**** READING PASSAGE ****
# What's In YOUR Closet?



## Meanderer (May 29, 2014)

You may remember "Fibber McGee & Molly" from the days of radio...(later TV)  The running joke was him opening that closet and.....






...sound familiar?


----------



## JustBonee (May 29, 2014)

LOL  ... NO,  luckily, no one will get killed when they open my closets.  

I like to stay organized and keep track of what I own.  Use it, throw out, or put in plastic bins that are labeled.:victorious:


----------



## hollydolly (May 29, 2014)

I only have one little closet under the stairs. It holds the vacuum cleaner and the ironing board and iron..no room for anything else..


----------



## kcvet (May 29, 2014)

a 30-30 lever action winchester


----------



## Meanderer (May 29, 2014)

A FULTON 16 GAUGE DOUBLE BARREL & A MARLIN 22 cal BOLT ACTION MODEL 80.


----------



## Falcon (May 29, 2014)

I can't say until the police leave.


----------



## kcvet (May 29, 2014)




----------



## CPA-Kim (May 29, 2014)

My closets are very organized and neat.  I know where everything is and it isn't packed tight.  I don't have things that I don't use.


----------



## Meanderer (May 29, 2014)

What about the cluttered closets out there??  We can't all be neat-niks!


----------
****
== OBJECTIVE ==
Reproduce the stretch of the closet thread above from "## JustBonee (May" through "hollydolly (May 29, 2014)".
**** DATASET CONTENT ****
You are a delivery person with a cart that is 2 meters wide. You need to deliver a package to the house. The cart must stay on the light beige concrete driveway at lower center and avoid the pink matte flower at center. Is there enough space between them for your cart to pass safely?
****
== TASK ANSWER ==
## JustBonee (May 29, 2014)

LOL  ... NO,  luckily, no one will get killed when they open my closets.  

I like to stay organized and keep track of what I own.  Use it, throw out, or put in plastic bins that are labeled.:victorious:


----------



## hollydolly (May 29, 2014)